EXERCISE INSTRUCTIONS → Give back every line of the material below unchanged and in the same order, omitting the pictures.

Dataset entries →
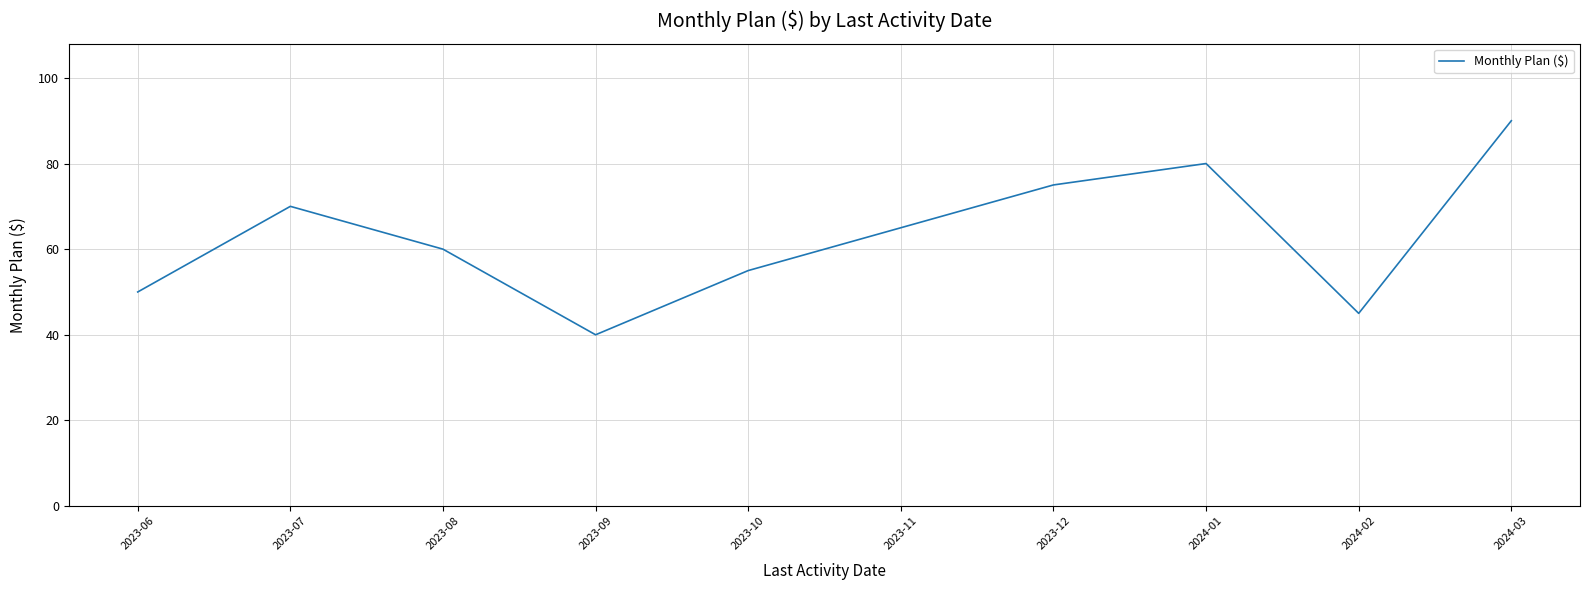

Which category has the lowest value across all series?

2023-09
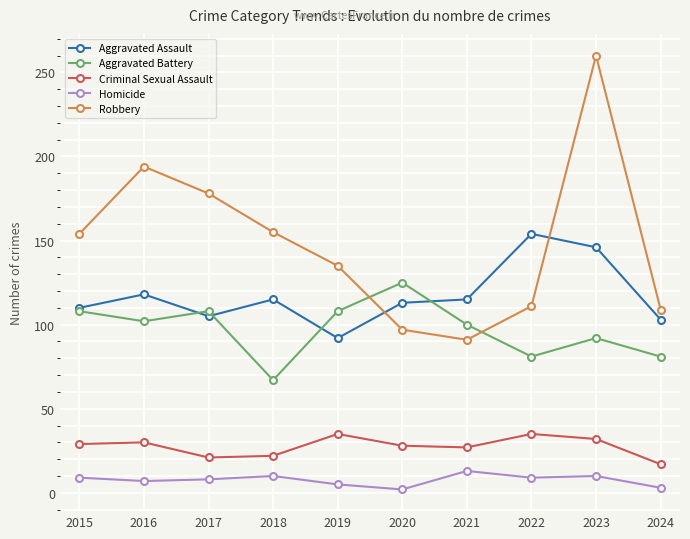

At which category is the sum across all series the highest?

2023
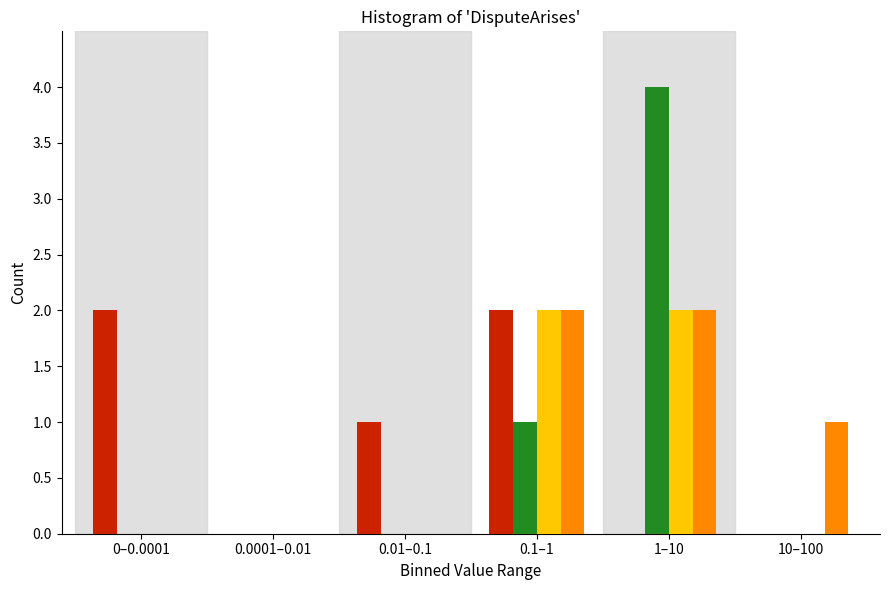

At which category is the sum across all series the highest?

1–10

OUTPUT OF THE EXERCISE →
Which category has the lowest value across all series?

2023-09

At which category is the sum across all series the highest?

2023

At which category is the sum across all series the highest?

1–10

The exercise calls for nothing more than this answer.